# Texto da página
###

Foi nesse endereço, no térreo,
que o comerciante foi sequestrado, em 17 de setembro.
O empresário, que tinha um curativo no nariz, com suspeita de
fratura, começou a entrevista
agradecendo o sigilo mantido pelos meios de comunicação. Leia a
seguir trechos de seu depoimento.
(RODRIGO VERGARA)
O SEQUESTRO - "Eu cheguei (à
loja) às 5h30 da manhã, como todo dia. Quando eu cheguei, eu trago sempre o (jornal) "Estadão", e
pus "O Estado" na mesa. Dali a
pouco entraram três... não sei nem
o nome que eu vou dizer para
eles... de metralhadoras. Puseram
um capuz na minha cabeça, me
agarraram e me jogaram dentro de
um carro. Eu resisti, resisti, gritei,
pedi socorro para todo mundo do
meu lado. Não me bateram. Me
empurraram, fizeram tudo para
me empurrar, só, né? Aí pedi socorro, mas ninguém me atendeu."
O LOCAL DO CATIVEIRO -
"Nem sei (onde é), porque fui jogado dentro do carro e fiquei agachado, puseram uma máscara em
cima de mim, eu fiquei com um
capuz na cabeça o tempo todo. Eu
acho que viajei umas duas horas
de carro, todo estrumbicado, com
as costas quebradas da posição em
que eu fiquei. Quando chegamos
lá, eles me jogaram janela adentro,
foi quando eu caí de cabeça e me
machuquei. Eu acho que quebrei o
nariz."
O CATIVEIRO - "Eu só fiquei em
um quarto, numa tenda, e, dentro
da tenda, eu fiquei imobilizado,
porque eu não podia sair. Era uma
tenda para eu dormir, dentro de
um quarto. Aí eu pedi a eles que
tirassem a tendinha porque eu tenho pavor, medo de ficar em um
lugar escuro. Aí eles puseram um
colchonete fora (da tenda) e eu fiquei o tempo todo deitado, sem
poder me mexer. Não estava
amarrado."

###

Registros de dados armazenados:
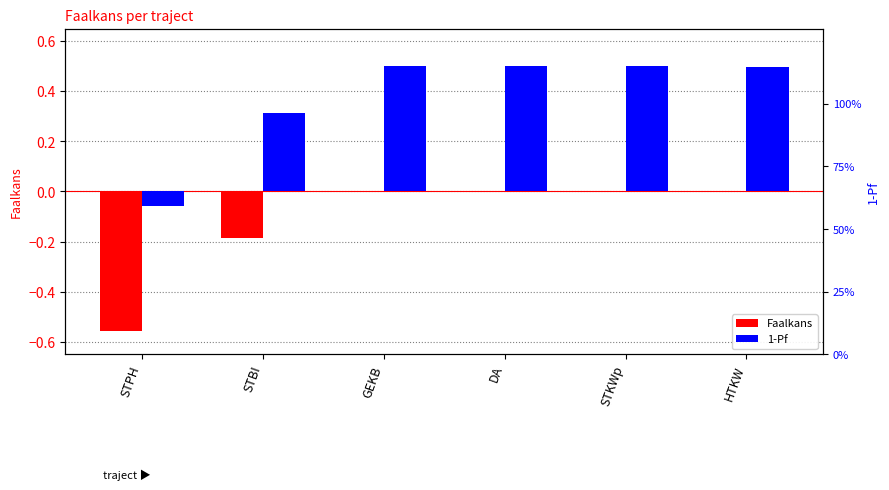

Which series has the largest total across all categories?

1-Pf (centered)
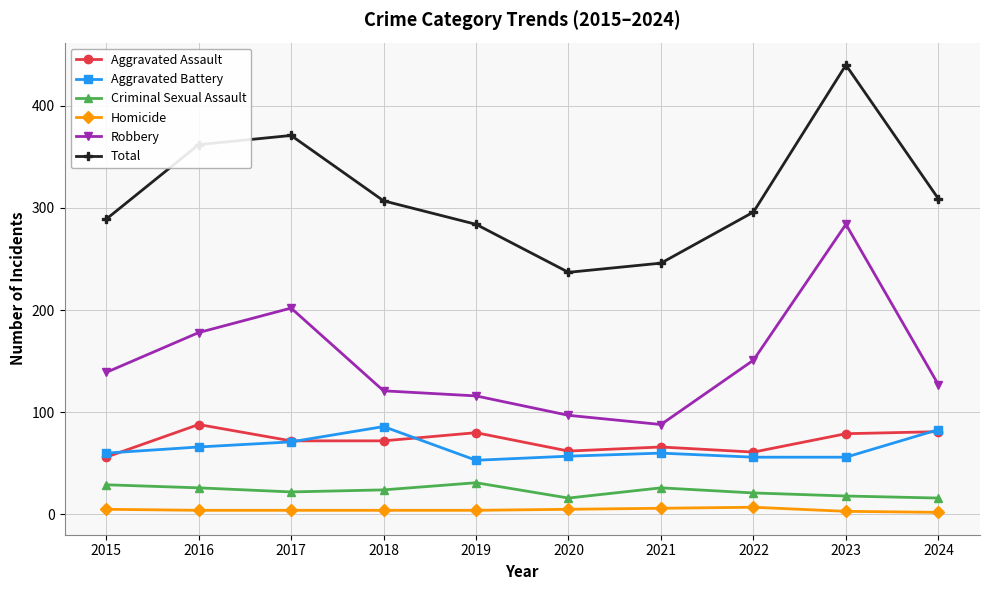

Is this an area chart (filled region under the line)?

No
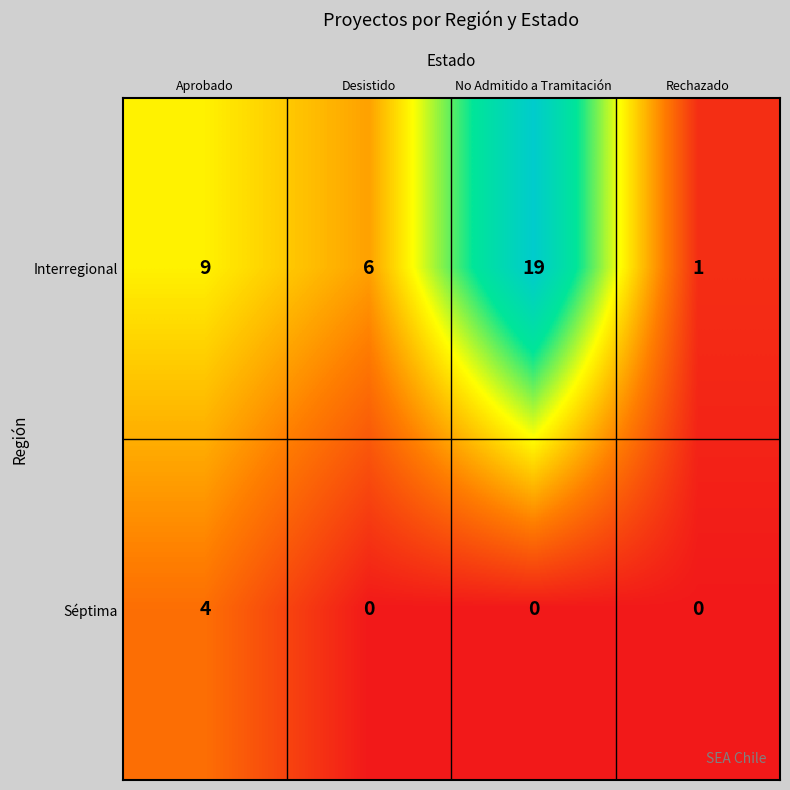

What is the spread (max minus min) of values at Rechazado?

1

###

# Tarefa proposta
Continue o texto sobre o depoimento do comerciante sequestrado a partir da última frase apresentada.

# Resultado
OS SEQUESTRADORES - "Me
pegaram três (homens), mas eles
disseram que havia mais 15 lá fora,
tudo de metralhadora, viu? Tudo
mascarado. Alguém alguma vez
ouviu falar de Primo Carmela
(campeão mundial dos pesos-pesados em 1933), que foi campeão
de boxe da Itália? Era um daquele
tipo, eu acho que tinha uns 2 metros e tanto. Só de olhar o tamanho
dele apavorava. Eles disseram que
eram profissionais. Agora, eu quero dar um parecer favorável a eles,
porque eles foram gentis comigo.
Eu acho que eles respeitaram minha idade de 80 e tantos anos e não
me bateram, não fizeram nada de
maldade."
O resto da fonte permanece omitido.